Bench told the Solicitor General Tushar Mehta That this is an issue that concerns many healthcare workers and should be dealt with expeditiously.
“First it was a woman whose wife, a doctor, had died covid…while he was treating patients in his clinic. Later many (organisations) of health care workers came before the court with their arguments against the boycott. You should look into that. We will hear the matter after three weeks.
Mehta assured the bench that he would look into the matter and try to resolve it.
On October 19, the apex court had issued notice to the Center on the plea and asked it to explain why private health care workers battling the pandemic were excluded.
it was said that Prima facie The objective of the scheme is to provide social Security Considering the risks faced by health professionals in public and private institutions while battling COVID.
It had said that the issue is of great importance and pertains to social security of health professionals who have rendered their services during the pandemic.
The top court had asked the solicitor general to assist the court in the matter.
One Pradeep Arora and others have moved the apex court against the Bombay High Court’s March 9 order, which held that private hospital employees were not entitled to benefits under the insurance scheme, unless their services were rendered by the state or central government.

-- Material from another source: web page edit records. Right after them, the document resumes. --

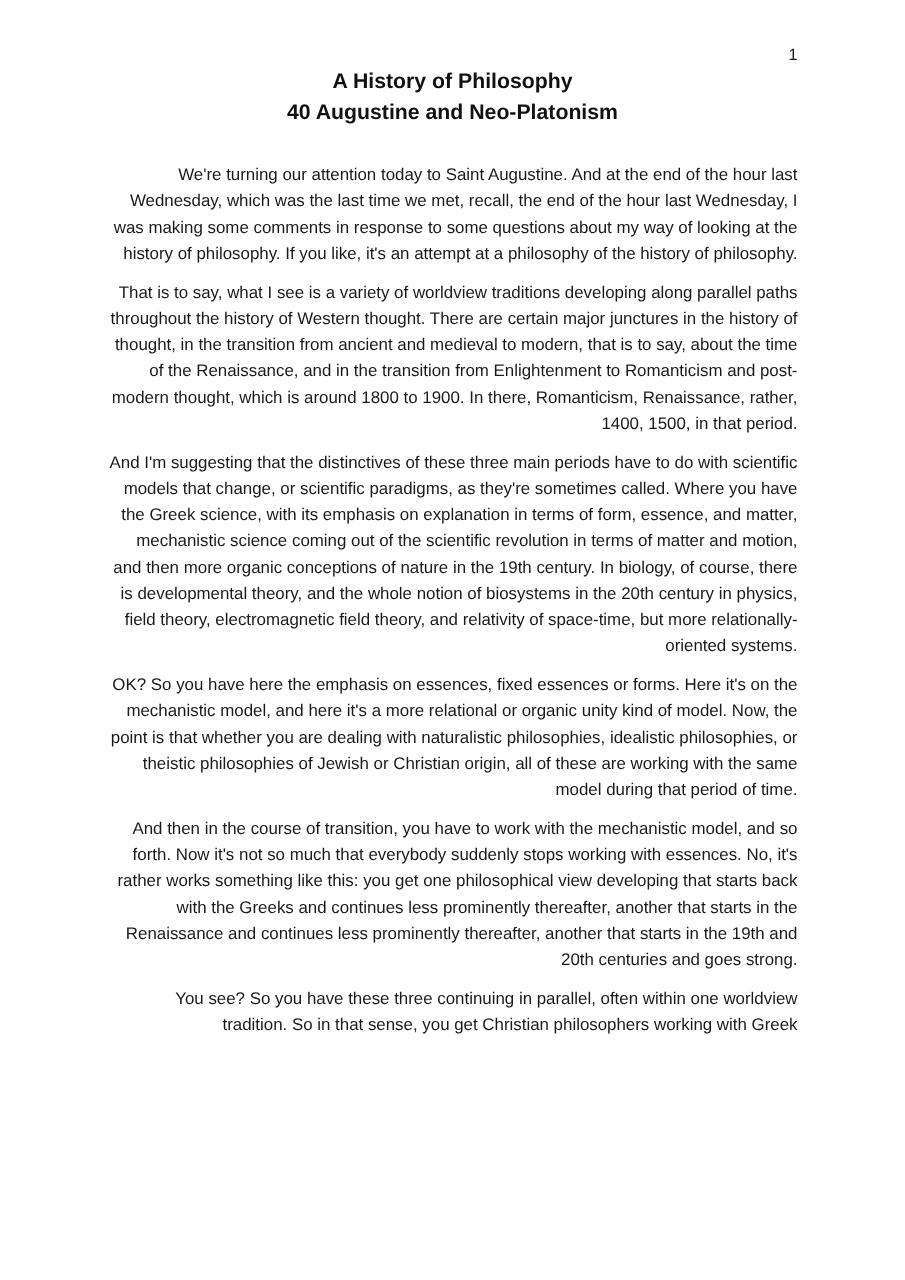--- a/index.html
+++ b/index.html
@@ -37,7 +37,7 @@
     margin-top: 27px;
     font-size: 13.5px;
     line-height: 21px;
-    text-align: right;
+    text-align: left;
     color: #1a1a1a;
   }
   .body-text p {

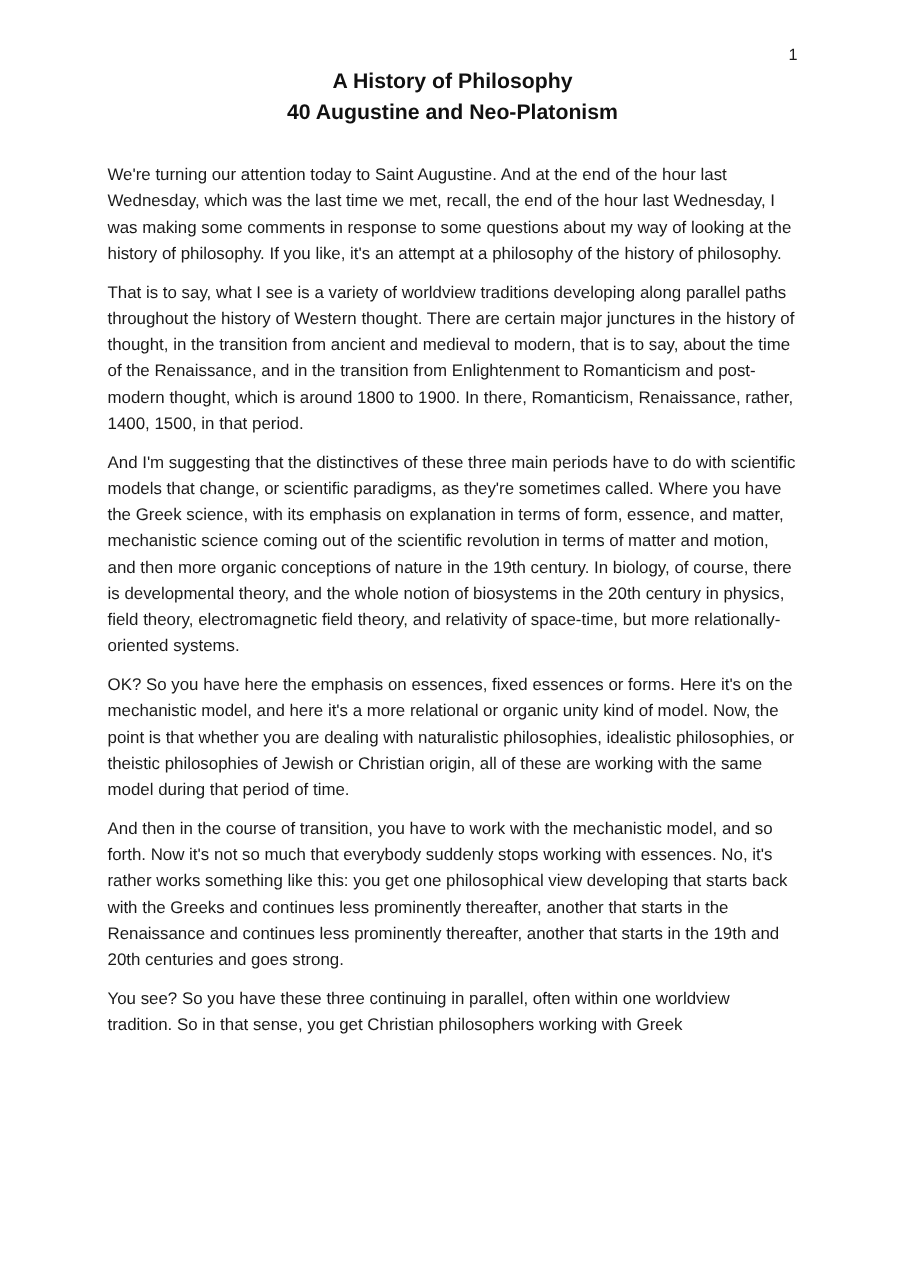--- a/index.html
+++ b/index.html
@@ -62,7 +62,6 @@
     <p>And I'm suggesting that the distinctives of these three main periods have to do with scientific models that change, or scientific paradigms, as they're sometimes called. Where you have the Greek science, with its emphasis on explanation in terms of form, essence, and matter, mechanistic science coming out of the scientific revolution in terms of matter and motion, and then more organic conceptions of nature in the 19th century. In biology, of course, there is developmental theory, and the whole notion of biosystems in the 20th century in physics, field theory, electromagnetic field theory, and relativity of space-time, but more relationally-oriented systems.</p>
     <p>OK? So you have here the emphasis on essences, fixed essences or forms. Here it's on the mechanistic model, and here it's a more relational or organic unity kind of model. Now, the point is that whether you are dealing with naturalistic philosophies, idealistic philosophies, or theistic philosophies of Jewish or Christian origin, all of these are working with the same model during that period of time.</p>
     <p>And then in the course of transition, you have to work with the mechanistic model, and so forth. Now it's not so much that everybody suddenly stops working with essences. No, it's rather works something like this: you get one philosophical view developing that starts back with the Greeks and continues less prominently thereafter, another that starts in the Renaissance and continues less prominently thereafter, another that starts in the 19th and 20th centuries and goes strong.</p>
-    <p>You see? So you have these three continuing in parallel, often within one worldview tradition. So in that sense, you get Christian philosophers working with Greek</p>
   </div>
 
 </div>

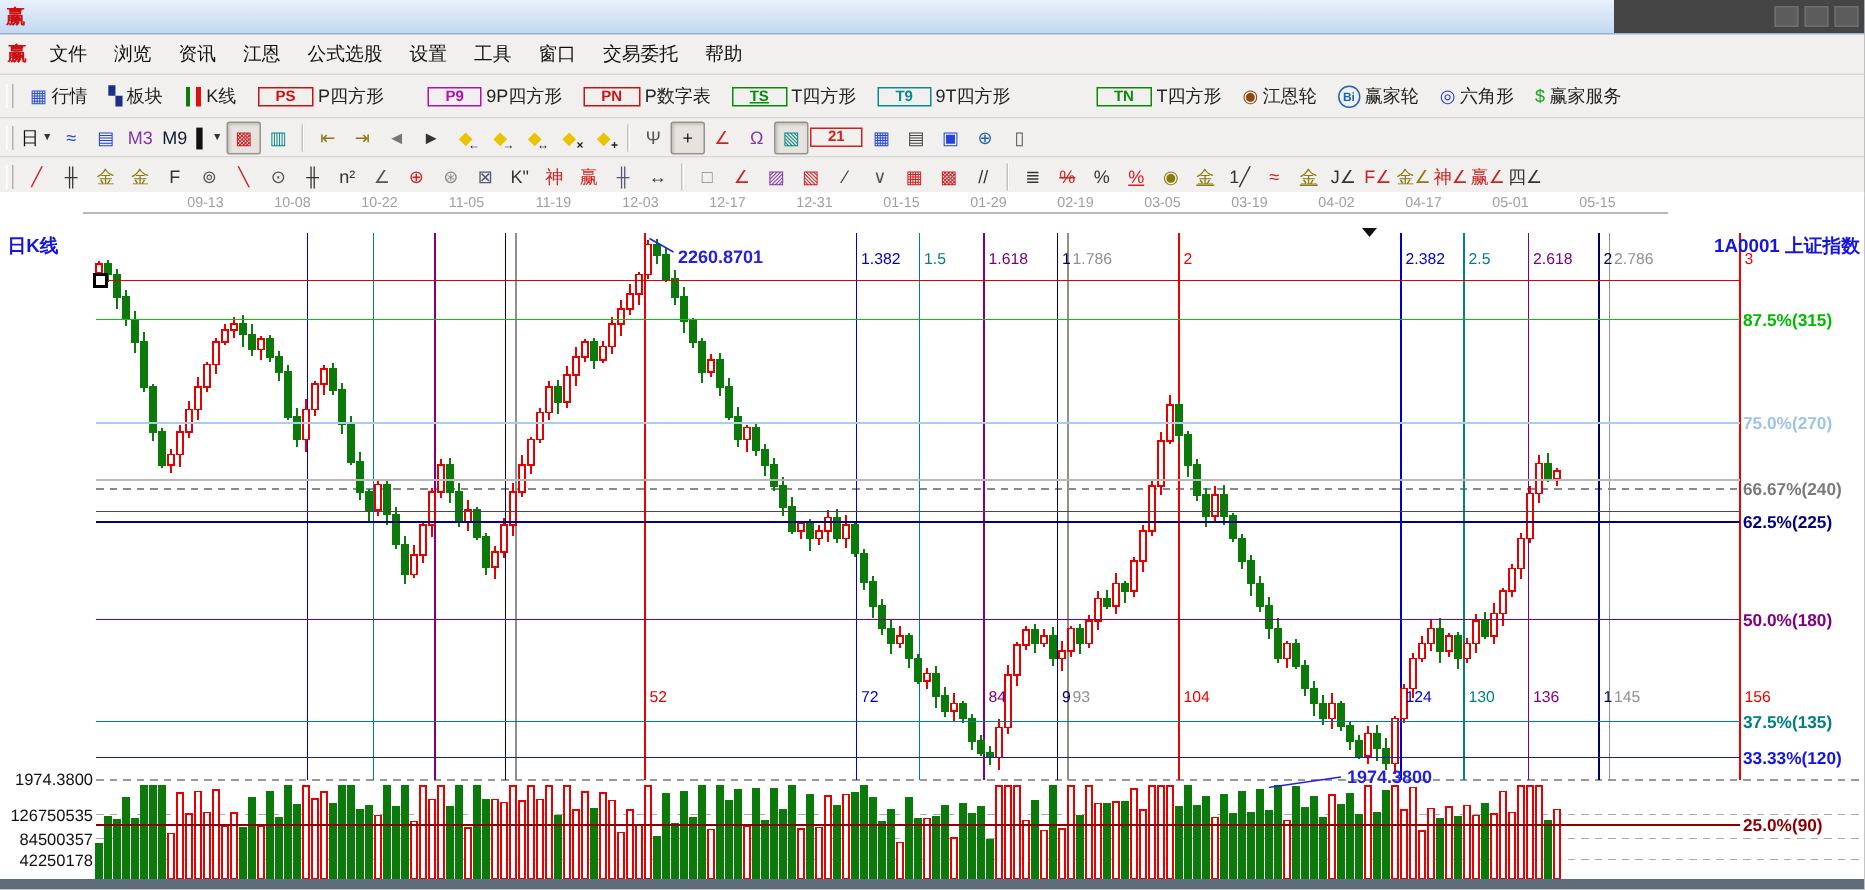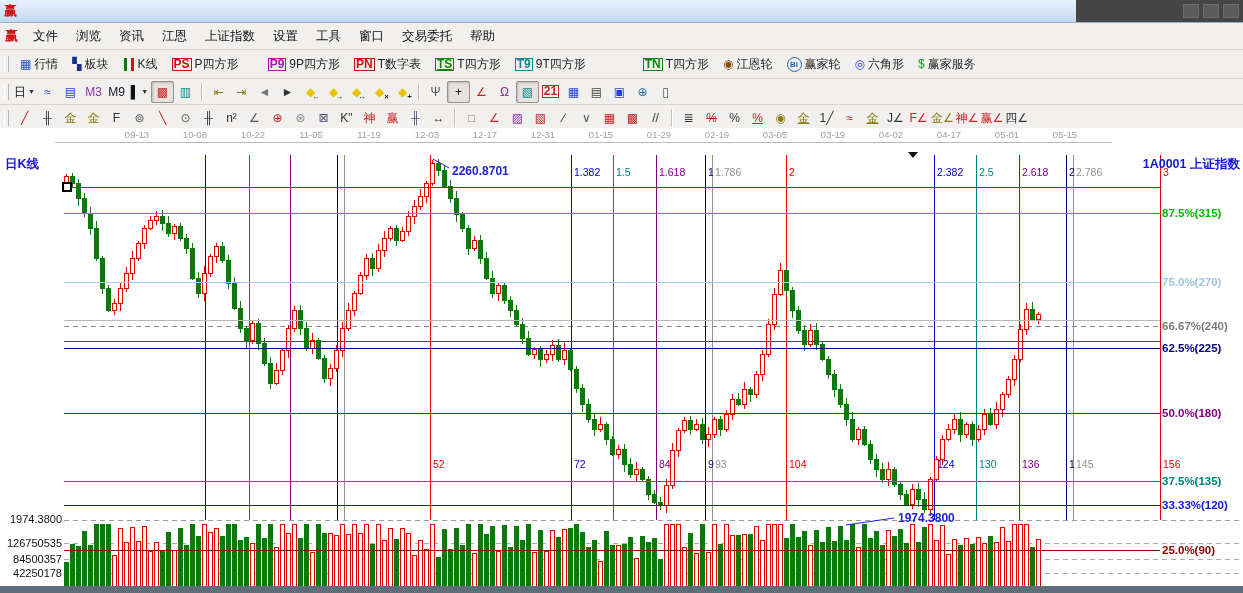--- a/index.html
+++ b/index.html
@@ -62,7 +62,7 @@
       <span class="mitem">浏览</span>
       <span class="mitem">资讯</span>
       <span class="mitem">江恩</span>
-      <span class="mitem">上证指数</span>
+      <span class="mitem">公式选股</span>
       <span class="mitem">设置</span>
       <span class="mitem">工具</span>
       <span class="mitem">窗口</span>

Not demanded.
One filed a petition in the High Court Kiran Bhaskar Surgade, who lost her husband to Covid-19, a doctor who ran his private clinic in Maharashtra’s Thane last year.
The insurance company had rejected his claim Pradhan Mantri Garib Kalyan Package (PMGKP) insurance policy on the grounds that her husband’s clinic was not recognized as a COVID-19 hospital.
The PMGKP was announced in March last year and has since been expanded. It was launched to provide a protective cover to healthcare workers to ensure that their families are taken care of in case of any adversity due to COVID-19.
Under the PMKGP scheme, an insurance cover of Rs 50 lakh is provided to the health care workers, which has become a protective cover for the dependents of the COVID warriors who lost their lives due to the infection.